PROBLEMS -
**a)** In the court passage, who was the only witness called on behalf of Ceylinco Leasing?
**b)** The court passage names the particular terms and facts that counsel for Lionair says a party suing on a loan must prove. List them.

TEXT PASSAGE -
-- BEGIN --
Learned Counsel for Lionair, has submitted at the hearing before this Court that though Ceylinco Leasing had, in its plaint, pleaded that it has advanced to Lionair 12 separate sums of money by way of loan in pursuance of a Strategic Alliance Agreement (P-1) dated 24th September 2003, Ceylinco Leasing was not a party to the said Agreement and therefore it has no relevance with respect to the alleged causes of action said to be disclosed in the plaint. He has also submitted that all the 12 causes of action set out in the plaint, were based on 12 promissory notes which were alleged to have been provided as security for prepayment of 12 loans. He pointed out that the evidence led by Ceylinco Leasing did not establish the existence or the terms of the alleged loan transactions, and that the respective letters of demand sent on behalf of Ceylinco Leasing to Lionair were entirely based on the promissory notes without any reference to any loan transactions. He has stressed that no party suing on transactions of loan could hope to succeed without proving the terms of the loan, in particular, the duration of the loan and agreed rate of interest, and the fact the repayment of the loan had been demanded, if in particular the loan was not for a fixed term.

Learned Counsel has further submitted that the only witness called on behalf of Ceylinco Leasing, Paththini Kuttige Meril Titus Nonis, knew nothing about the existence or otherwise of any underlying transaction of loan apart from the 12 promissory notes, and invited the attention of Court to the following passage of his testimony (page 175 of the brief) which shows that he had believed that the action was in fact instituted to put the said promissory notes in suit:¬

(LANGUAGE)

In these circumstances, learned Counsel for Lionair has emphasized that the learned High Court Judge has erred in law in failing to consider whether there was sufficient evidence in support of the case of Ceylinco Leasing. In particular, he submitted that the learned Judge has erred in law in failing to consider the fact that Ceylinco Leasing had not even proved its allegation that any money had been lent to Lionair. He stressed that it is wholly untenable that Ceylinco Leasing, which is a well known and established company would have lent money to Lionair, without any acknowledgement of receipt or record of the said sum whatsoever, and that the failure of Ceylinco Leasing to produce any such proof should have been taken into consideration by the learned High Court Judge. He further submitted that the learned High Court Judge fell into grave error in inferring from the available evidence that on a balance of probabilities 12 transactions of loan existed and in assuming that they were on the same terms as those set out in the 12 promissory notes annexed to the plaint, particularly in the light of the above-quoted testimony of Nonis.

Learned Counsel for Lionair further submitted that the assumption of the learned High Court Judge that a demand made on the promissory notes could also be considered to be a demand made on the agreement was altogether contrary to law. Learned Counsel has in this context referred us to the decision of this Court in Seylan Bank Limited v. Intertrade Garments (Private) Limited [2005] 1 SLR 80 where it was held that the cause of action in cases where money is payable on demand, arise only when the demand is made, and submitted that Ceylinco Leasing has failed to establish that any cause of action has arisen on the basis of loan as it has not furnished any evidence that the repayment of any of the loans (apart of the amounts of any of the promissory notes) was demanded and refused. Learned Counsel for Lionair has also referred us to the decision of the Court of Appeal in L.B. Finance Ltd v. Manchanayake [2000] 2 SLR 142, and submitted that, on a parity of reasoning, a demand on a promissory note issued as security cannot be deemed to be a demand on the underlying loan transaction.
-- END --
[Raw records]
-- BEGIN --
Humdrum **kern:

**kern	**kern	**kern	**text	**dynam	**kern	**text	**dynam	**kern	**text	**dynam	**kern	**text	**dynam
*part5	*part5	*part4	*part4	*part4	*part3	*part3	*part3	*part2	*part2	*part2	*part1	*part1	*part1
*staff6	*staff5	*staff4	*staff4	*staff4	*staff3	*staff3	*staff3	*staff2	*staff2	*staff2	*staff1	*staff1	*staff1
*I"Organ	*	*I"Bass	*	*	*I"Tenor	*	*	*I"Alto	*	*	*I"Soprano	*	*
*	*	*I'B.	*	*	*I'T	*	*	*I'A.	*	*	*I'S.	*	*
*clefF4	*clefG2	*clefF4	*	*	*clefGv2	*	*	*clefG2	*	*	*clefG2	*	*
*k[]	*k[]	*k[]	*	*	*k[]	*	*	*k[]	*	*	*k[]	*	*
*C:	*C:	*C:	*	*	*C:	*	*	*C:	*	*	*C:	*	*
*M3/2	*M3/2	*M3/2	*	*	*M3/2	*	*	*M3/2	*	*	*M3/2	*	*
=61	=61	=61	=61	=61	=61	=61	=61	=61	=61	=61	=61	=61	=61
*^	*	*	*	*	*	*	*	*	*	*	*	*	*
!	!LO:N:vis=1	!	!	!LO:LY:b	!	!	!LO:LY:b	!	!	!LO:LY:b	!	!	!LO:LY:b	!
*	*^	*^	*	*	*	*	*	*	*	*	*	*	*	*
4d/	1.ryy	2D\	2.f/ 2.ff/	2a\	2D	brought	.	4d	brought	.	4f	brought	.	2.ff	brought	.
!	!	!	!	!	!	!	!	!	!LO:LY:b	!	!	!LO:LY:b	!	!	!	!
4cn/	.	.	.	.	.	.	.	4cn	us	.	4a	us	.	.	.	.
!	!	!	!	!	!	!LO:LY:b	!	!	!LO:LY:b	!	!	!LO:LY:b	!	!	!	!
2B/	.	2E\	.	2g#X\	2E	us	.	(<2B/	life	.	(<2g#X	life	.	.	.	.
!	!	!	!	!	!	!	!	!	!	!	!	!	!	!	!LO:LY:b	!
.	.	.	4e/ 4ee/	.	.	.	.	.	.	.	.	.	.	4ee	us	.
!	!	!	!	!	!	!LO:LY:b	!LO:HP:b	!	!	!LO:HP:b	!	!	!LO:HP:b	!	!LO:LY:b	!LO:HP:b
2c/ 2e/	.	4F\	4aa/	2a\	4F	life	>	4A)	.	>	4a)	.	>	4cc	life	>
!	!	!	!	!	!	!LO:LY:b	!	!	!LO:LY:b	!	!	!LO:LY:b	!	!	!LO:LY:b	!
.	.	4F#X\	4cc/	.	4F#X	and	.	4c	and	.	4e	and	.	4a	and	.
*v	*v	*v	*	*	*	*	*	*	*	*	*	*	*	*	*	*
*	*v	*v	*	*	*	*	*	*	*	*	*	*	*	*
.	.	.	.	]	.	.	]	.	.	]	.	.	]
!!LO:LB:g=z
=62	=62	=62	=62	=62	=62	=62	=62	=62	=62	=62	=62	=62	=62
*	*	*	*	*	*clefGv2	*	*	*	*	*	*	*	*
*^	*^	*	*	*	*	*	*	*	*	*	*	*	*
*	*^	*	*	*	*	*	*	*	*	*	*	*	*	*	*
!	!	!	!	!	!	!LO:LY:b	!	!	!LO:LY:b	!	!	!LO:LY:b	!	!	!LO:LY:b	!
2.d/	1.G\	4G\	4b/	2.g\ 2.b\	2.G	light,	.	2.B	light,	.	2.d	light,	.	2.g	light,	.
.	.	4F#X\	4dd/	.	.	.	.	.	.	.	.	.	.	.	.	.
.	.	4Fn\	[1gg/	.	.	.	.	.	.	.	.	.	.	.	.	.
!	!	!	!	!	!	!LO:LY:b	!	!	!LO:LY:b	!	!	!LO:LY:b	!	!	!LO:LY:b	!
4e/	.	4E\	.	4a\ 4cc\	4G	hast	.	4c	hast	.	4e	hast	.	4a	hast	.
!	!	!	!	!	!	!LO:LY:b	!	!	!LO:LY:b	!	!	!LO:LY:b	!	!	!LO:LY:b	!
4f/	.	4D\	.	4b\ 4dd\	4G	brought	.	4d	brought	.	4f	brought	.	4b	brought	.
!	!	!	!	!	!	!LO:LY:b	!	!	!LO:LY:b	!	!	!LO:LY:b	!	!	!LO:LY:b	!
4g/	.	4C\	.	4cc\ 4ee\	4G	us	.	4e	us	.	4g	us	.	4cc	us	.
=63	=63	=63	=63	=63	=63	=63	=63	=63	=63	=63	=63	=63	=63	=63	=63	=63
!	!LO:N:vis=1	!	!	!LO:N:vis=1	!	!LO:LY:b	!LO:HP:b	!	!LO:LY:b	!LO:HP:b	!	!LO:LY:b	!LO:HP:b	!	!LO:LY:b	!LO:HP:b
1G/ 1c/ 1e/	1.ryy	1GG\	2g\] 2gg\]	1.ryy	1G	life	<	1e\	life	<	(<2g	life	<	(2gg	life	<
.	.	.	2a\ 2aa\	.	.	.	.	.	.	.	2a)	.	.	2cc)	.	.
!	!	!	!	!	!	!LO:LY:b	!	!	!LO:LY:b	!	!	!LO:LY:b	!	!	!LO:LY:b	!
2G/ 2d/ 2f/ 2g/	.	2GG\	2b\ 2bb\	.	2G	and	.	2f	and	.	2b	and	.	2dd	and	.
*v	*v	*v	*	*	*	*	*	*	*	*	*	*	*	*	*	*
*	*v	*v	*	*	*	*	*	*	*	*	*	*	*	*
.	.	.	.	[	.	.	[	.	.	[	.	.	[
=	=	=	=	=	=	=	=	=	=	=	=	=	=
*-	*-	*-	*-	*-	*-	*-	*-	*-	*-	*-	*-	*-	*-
-- END --
ANSWERS TO THE EXERCISES -
**a)** Paththini Kuttige Meril Titus Nonis.

**b)**
- The duration of the loan
- The agreed rate of interest
- That repayment of the loan had been demanded, if the loan was not for a fixed term